▶ _Task details_
Using the material below, copy every line where "lines" appears.

▶ _Input_
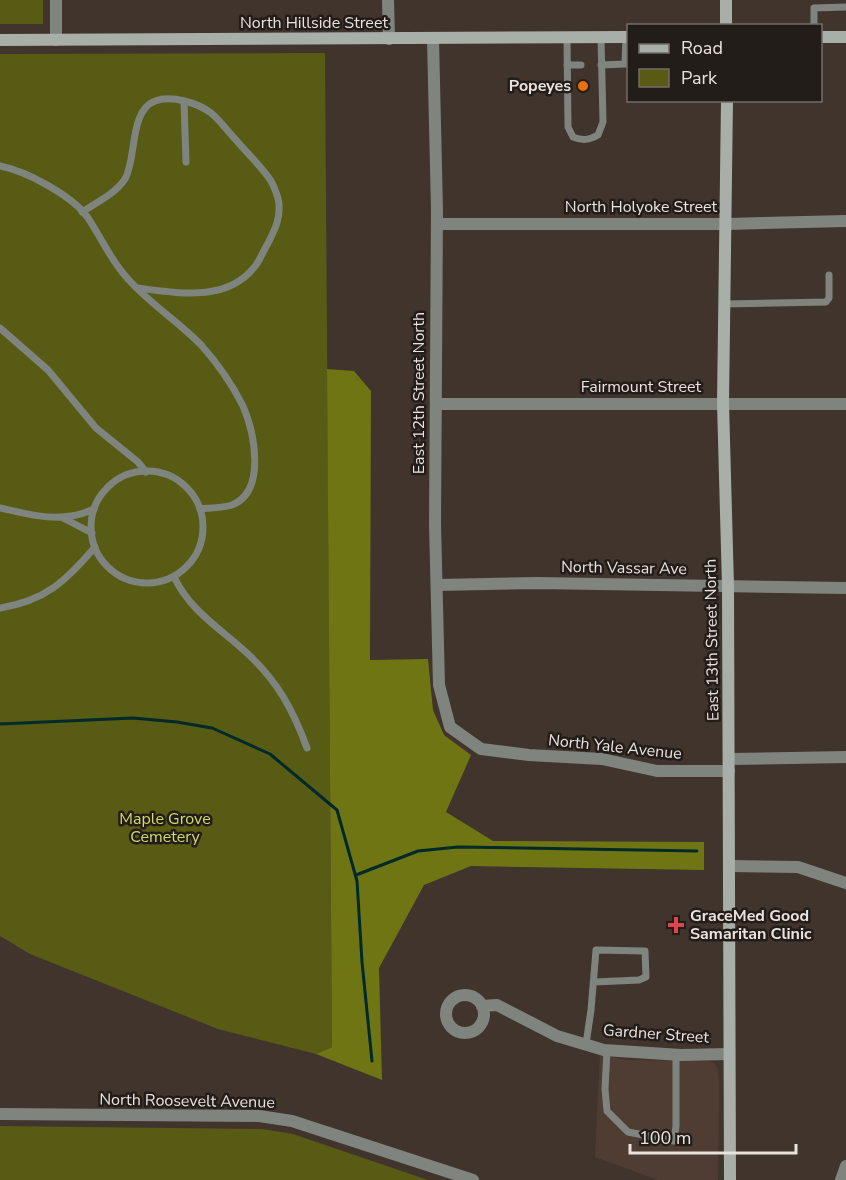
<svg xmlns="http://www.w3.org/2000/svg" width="846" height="1180" viewBox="0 0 846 1180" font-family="'Nunito Sans',sans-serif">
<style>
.built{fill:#4f3d33}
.green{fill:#575b14}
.forest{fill:#707513}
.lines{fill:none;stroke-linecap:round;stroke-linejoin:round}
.stream{stroke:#00292a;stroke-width:3}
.service{stroke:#7f847f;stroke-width:7}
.minor{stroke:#7f847f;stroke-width:12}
.secondary{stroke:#a7afa8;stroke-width:12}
.food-dot{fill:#e8710a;stroke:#231d1a;stroke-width:2}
.health-dot{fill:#e0444e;stroke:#231d1a;stroke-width:2}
.labels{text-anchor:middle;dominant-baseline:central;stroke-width:5;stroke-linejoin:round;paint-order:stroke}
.street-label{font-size:16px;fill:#eae2de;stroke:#231d1a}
.poi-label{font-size:16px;font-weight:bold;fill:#eae2de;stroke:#231d1a;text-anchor:end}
.park-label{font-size:16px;fill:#d3dc64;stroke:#231d1a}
</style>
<rect width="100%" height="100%" fill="#40342d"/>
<polygon class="built" points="600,1055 628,1060 709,1061 714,1063 718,1070 719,1084 718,1180 658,1180 595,1157"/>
<g class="green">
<rect x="0" y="0" width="43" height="24"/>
<polygon points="325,53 332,1047 316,1054 218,1029 30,954 0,936 0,54"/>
<polygon points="0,1126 262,1129 293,1134 428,1180 0,1180"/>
</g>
<polygon class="forest" points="327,369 354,371 371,391 370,660 428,659 433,710 444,735 471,755 446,812 493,841 704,842 704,870 471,866 424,885 379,968 382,1080 316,1054 332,1047"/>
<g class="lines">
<g class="stream">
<polyline points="0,724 133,718 177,722 212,728 270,754 337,810 357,881 362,962 372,1061"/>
<polyline points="356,875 418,851 458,847 697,851"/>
</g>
<g class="service">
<polyline points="814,26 814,8 846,7"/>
<path d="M567,38L568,127L573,137C583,141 589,140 598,135L603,122L601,38"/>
<polyline points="567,65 581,65"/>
<polyline points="601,65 625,64 626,37"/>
<polyline points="184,102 186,162"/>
<path d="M0,166C26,171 73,196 88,218C102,239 111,261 128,279C150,304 179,322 202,346C217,363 233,386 243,406C254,432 267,491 232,505C223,508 210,508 200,509"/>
<path d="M82,212C97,202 115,194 125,179C137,158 129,111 155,101C172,95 198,103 211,113C220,120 228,132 236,140C246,152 259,164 269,178C273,183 276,192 278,198C282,216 275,230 267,245C263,252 260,259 256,265C228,303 177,293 138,288"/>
<polyline points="723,304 826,302 829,298 829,275"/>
<polyline points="0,328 48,370 96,428 138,462 146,472"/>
<circle cx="147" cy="527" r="56"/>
<path d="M0,508C22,513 48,520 71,516C79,515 87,512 94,509"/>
<polyline points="63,518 92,533"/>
<path d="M174,577C191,612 220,628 248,654C278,682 293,710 307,748"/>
<path d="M0,608C45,601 66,581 95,547"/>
<polyline points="586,1044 591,1010 596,950 645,951 646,977 639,980 594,982"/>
<polyline points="607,1050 605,1089 607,1111 628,1132 674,1141 676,1126 676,1054"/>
</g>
<g class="minor">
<polyline points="56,0 56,40"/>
<polyline points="388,0 389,39"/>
<polyline points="433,39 437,210 435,524 439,685 450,727 481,749 529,755 602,759 657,771 729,771"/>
<polyline points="437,224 727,224 846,221"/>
<polyline points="436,404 846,404"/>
<polyline points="437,585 538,583 846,588"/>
<polyline points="729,759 846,757"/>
<polyline points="729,866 798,867 846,883"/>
<circle cx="465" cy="1014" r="19"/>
<polyline points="482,1006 497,1005 557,1036 604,1050 681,1055 729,1054"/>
<polyline points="0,1114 259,1116 292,1121 473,1180"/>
<polyline points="841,1180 846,1166"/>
</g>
<g class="secondary">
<polyline points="726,0 726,26"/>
<polyline points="820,37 846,37"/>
<polyline points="0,40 628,37"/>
<polyline points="727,100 723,403 728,586 730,1180"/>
</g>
</g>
<circle class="food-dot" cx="583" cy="86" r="6"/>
<path class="health-dot" d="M673 916h6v6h6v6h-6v6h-6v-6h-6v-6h6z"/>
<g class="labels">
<g class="street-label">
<text x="314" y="23">North Hillside Street</text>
<text x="641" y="207">North Holyoke Street</text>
<text x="641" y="387">Fairmount Street</text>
<text transform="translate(419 393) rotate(-90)">East 12th Street North</text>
<text transform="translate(624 568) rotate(1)">North Vassar Ave</text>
<text transform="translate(712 640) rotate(-91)">East 13th Street North</text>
<text transform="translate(615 747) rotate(6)">North Yale Avenue</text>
<text transform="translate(656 1034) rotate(4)">Gardner Street</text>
<text transform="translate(187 1101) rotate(1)">North Roosevelt Avenue</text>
</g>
<g class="poi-label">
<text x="571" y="86">Popeyes</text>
<text x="690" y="916" text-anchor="start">GraceMed Good<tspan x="690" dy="18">Samaritan Clinic</tspan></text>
</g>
<g class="park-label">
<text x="165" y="819">Maple Grove<tspan x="165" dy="18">Cemetery</tspan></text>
</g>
</g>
<rect x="627" y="24" width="195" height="78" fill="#231d1a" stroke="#736c68" stroke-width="1.5"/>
<rect x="639" y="44" width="30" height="9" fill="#a7afa8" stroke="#736c68" stroke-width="1.5"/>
<text x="681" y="54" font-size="18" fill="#eae2de">Road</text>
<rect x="639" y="69" width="30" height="18" fill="#575b14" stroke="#736c68" stroke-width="1.5"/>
<text x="681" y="84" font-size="18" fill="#eae2de">Park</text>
<path d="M630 1144v9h166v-9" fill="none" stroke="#eae2de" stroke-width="3"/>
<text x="639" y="1144" font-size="18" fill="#eae2de" stroke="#231d1a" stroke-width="4.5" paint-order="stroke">100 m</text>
</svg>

▶ _Exercise response_
.lines{fill:none;stroke-linecap:round;stroke-linejoin:round}
<g class="lines">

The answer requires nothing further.